Sì, mi è capitato di realizzare risorse digitali per un corso di letteratura. Oggi si richiedono molte competenze ai ragazzi, tra cui quelle digitali, e dal momento che anche il loro modo di imparare sta cambiando (sono le scienze cognitive a dircelo) è necessario integrare la didattica tradizionale con metodologie nuove, che tengano conto delle tecnologie. Del resto siamo nell’era dei “nativi digitali”, e i ragazzi si interfacciano, in particolare, con immagini e video per scoprire il mondo: non possiamo fare finta che non sia così.

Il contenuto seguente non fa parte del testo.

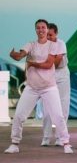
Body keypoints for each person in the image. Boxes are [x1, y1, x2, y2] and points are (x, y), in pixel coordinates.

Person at [5, 19, 73, 154]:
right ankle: (14, 143)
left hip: (49, 87)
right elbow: (21, 55)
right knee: (18, 115)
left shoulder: (54, 45)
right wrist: (15, 56)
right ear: (35, 30)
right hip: (32, 87)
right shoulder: (31, 44)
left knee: (58, 115)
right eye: (38, 27)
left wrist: (32, 64)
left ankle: (65, 142)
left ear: (47, 29)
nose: (41, 30)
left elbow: (48, 64)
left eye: (43, 27)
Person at [39, 23, 71, 147]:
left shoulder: (61, 44)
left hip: (61, 74)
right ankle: (46, 136)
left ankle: (60, 137)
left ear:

Credi che il futuro dell’editoria scolastica sarà solamente digitale oppure la formula attuale, fra tradizione e innovazione, ti sembra efficace?
Non posso fare previsioni, ma al momento carta e digitale non possono che coesistere: sono necessari entrambi. La progressiva implementazione delle risorse digitali nei libri di scuola ne è la riprova.

Negli ultimi anni hai scritto su un blog culturale, Tropismi. Hai uno stile molto personale e in qualche modo creativo. C’è spazio per la creatività nel lavoro che svolgi? In che misura?
La creatività serve senz’altro nella fase progettuale e nella fase comunicativa. Ma uno dei motivi per cui ho scelto la scolastica è proprio la possibilità di una “scrittura trasparente”. Sul blog mi piace esercitare una scrittura creativa, ma nel lavoro che faccio – quasi per compensazione – mi affascina l’idea di intervenire sullo stile di un’altra persona senza che nessuno se ne accorga. Sarà poi il bambino a dare l’interpretazione che vuole e a sviluppare le sue idee sul mondo.

Hai sempre pensato di lavorare nell’editoria scolastica o nel corso del Master hai cambiato idea?
Quando ho frequentato il Master mi sono orientata da subito sulla scolastica, principalmente per due motivi: volevo fare un lavoro che svolgesse anche una funzione sociale – credo sia importante che i bambini ricavino dai libri scolastici un’immagine positiva del mondo o che pensino di poter fare qualcosa per cambiarlo in meglio – e non volevo che la mia passione per la narrativa si confondesse con il lavoro. Volevo un lavoro che mi piacesse e che si combinasse con le mie passioni senza sostituirle. Dopo una giornata lavorativa torno a casa e leggo il libro che ho comprato e che risponde ai miei gusti.